Human rotavirus (HRV) is the major contributing agent of acute infantile gastroenteritis, resulting in more than one million deaths annually. HRV causes shortening and atrophy of the villi of the small intestine, followed by decreased water absorption leading to severe diarrhea and vomiting. Oral administration of IgY from eggs from hens immunized with three different serotypes of rotavirus (mouse, human and monkey) prevented diarrhea in mice infected with murine rotavirus [20,25].A small clinical human study in Bangladesh gave promising results, but was never followed up [26].

Fungi

Candida albicans is a tremendous burden for oncologic patients treated with cytotoxic drugs and antibiotics. More or less severe candidiasis in mouth and throat will occur in more than 75% of leukemic patients during the period, when cytotoxic drugs are given intensively. In a study IgY candida was given prophylactly as a mouthwash every day to four children with leukemia during intensive treatment with cytotoxic drugs.

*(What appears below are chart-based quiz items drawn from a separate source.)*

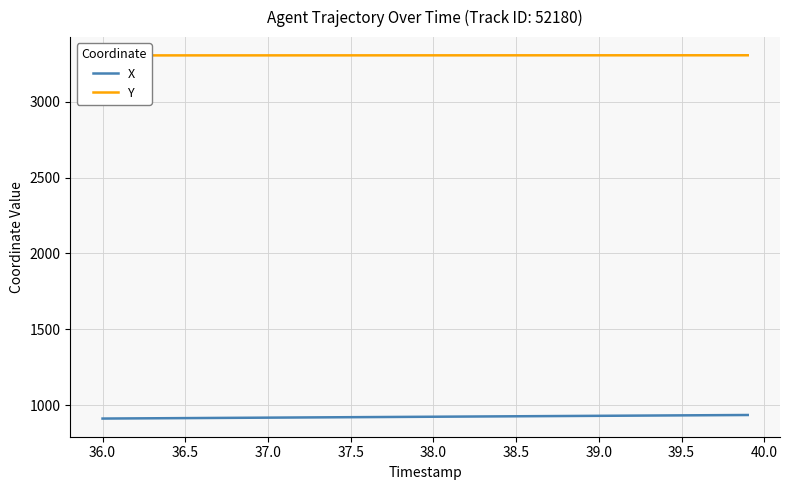

What is the maximum value for X?

936.7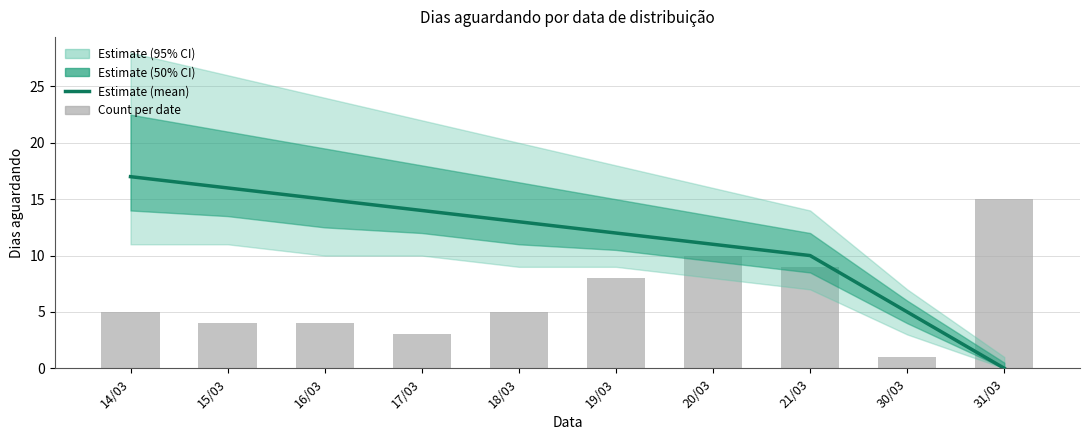

Is it true that the value at 14/03 is 6?

False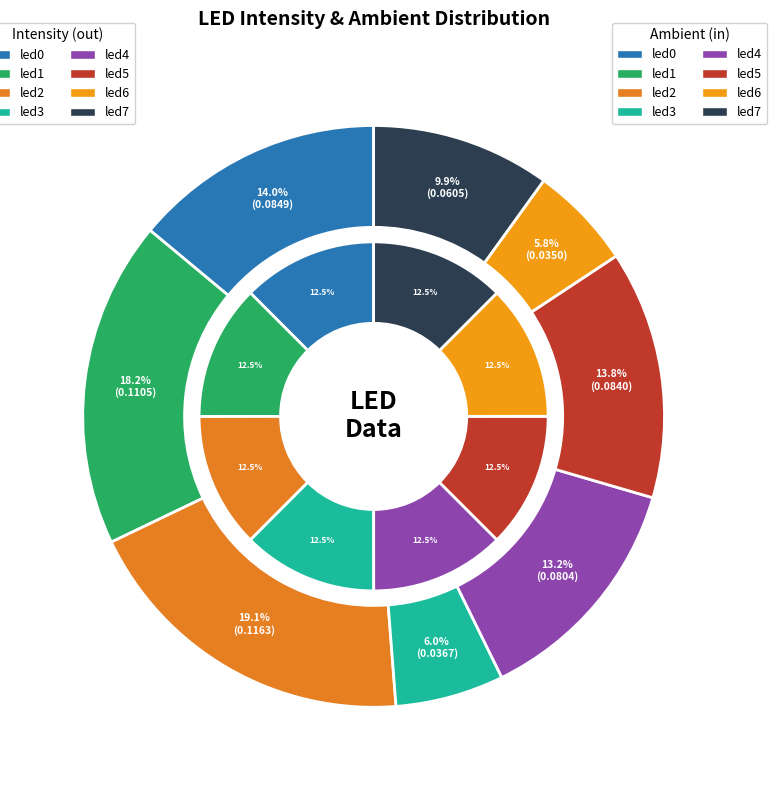

Is 7 the majority of the pie?

No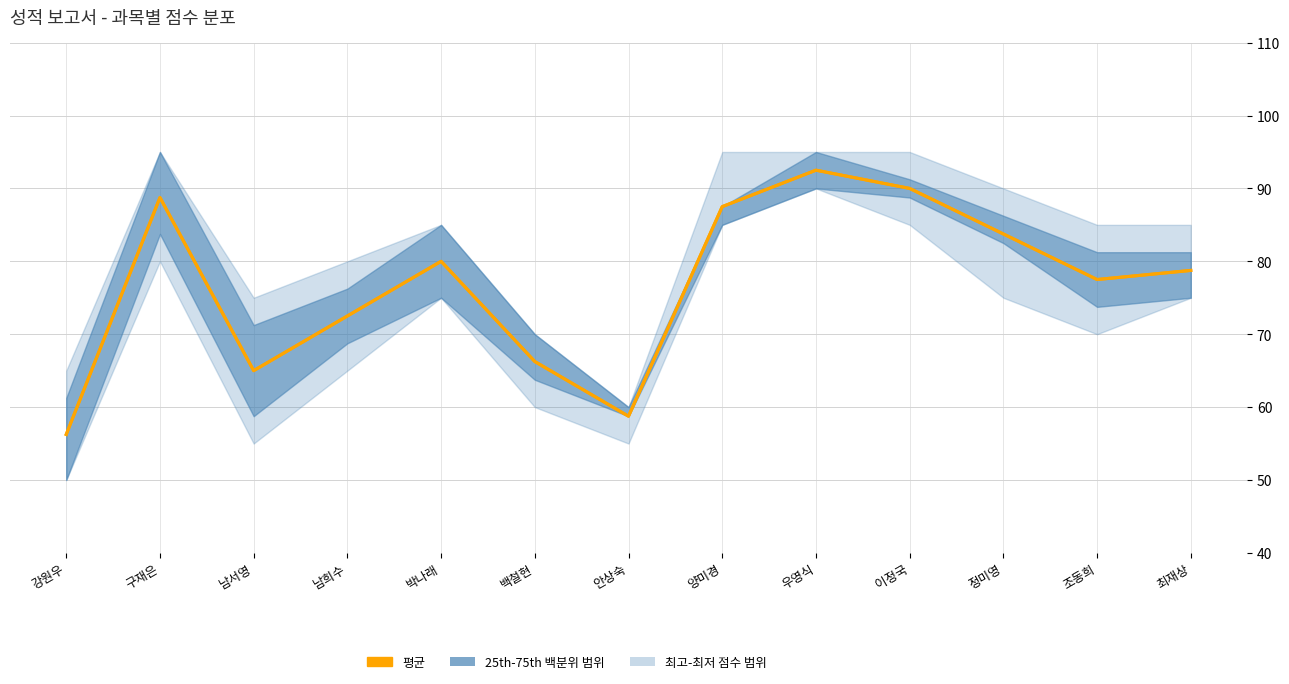

Which label corresponds to the largest value in the chart?

우영식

None of them got any candidiasis, but three of four controls [27].

IgY in Fodder and in Fish Cultivations

In fodder

Enteric colibacillosis by ETEC encountered in neonatal calves [28] and piglets [29] is a major cause of death in these animals. The passive protective effect of IgY against induced diarrhea by ETEC has been studied in these animals. In both it gave a good prophylactic and therapeutic result.

In fish-cultivations

Yersinia: IgY against Y. ruckeri protects rainbow trout from infection [30].

Edwardsiella: Anti-Edwardsiella IgY prevents Japanese eels from Edwardsiellosis infected with Edwardsiella tarda [31] Table 1.

Microbe(s) In vitro Animals Humans Comments Ref(s)
Pseudomonas + + + Longest clinical study [9-12]
ESBL +     In vitro tests: Promising results -
MRSA +     Good candidate for IgY treatment. -
E. coli + + + In fodder, good results [13]
EHEC + +   Good result in mice  
ETEC + +   Good results in piglets and calves [30,31]
EPEC +     Infantile diarrhoea, Brazil  
Salmonella + +   Good results in animals [16-18]
Helicobact.p. + +   Together with antacidum. [14,15]
Enterobacter.c     + Prematurely born infants, nonpubl. -
Strep.mutans     + In lozenges (also in chewing gums) [20,21]
Pharyngitis     + Unknown bacteria. Good results. Chinese [23]
Gingivitis + + + Article in Chinese [22]
Rotavirus + + + Many animal studies. At least 1 human study [28]
HepatitA, B +     In vitro test:A. Review article B. [34]
Candida albic. + + + Oncology, immundepressed pats [29]
Influenza,H5N1 + +   AntiH5N1 IgY in eggs from supermarket in Vietnam [25]
Yersinia   +   Rainbow trout [32]
Edwardsiella   +   Japanese eels [33]
Coccoidosis   +   Study on protection of chickens,fodder. [35]

Table 1: Excerpt of studies on IgY.

Conclusion

An abundance of studies on specific IgY antibodies from immunized hens conclusively suggest that they are very strong weapons against a series of common infections and can be used both as a complement and/or an alternative to antibiotics. Since IgY is not absorbed from the gastro-intestinal canal, it is especially attractive for peroral or local immunotherapy for a variety of bacterial, viral and fungal infections in the gastro-intestinal canal, including mouth, throat and airways, as well as for treatment on the skin and other local infections. In addition, specific IgY can be of tremendous help in fodder and for fish-cultivation.

It is high time for all involved in fighting infectious diseasespoliticians, health authorities, pharmaceutical companies, physicians, researchers etc., to join in a strong pull for avian antibodies-IgY.

Use of IgY will diminish the development of antibiotic resistant microbes.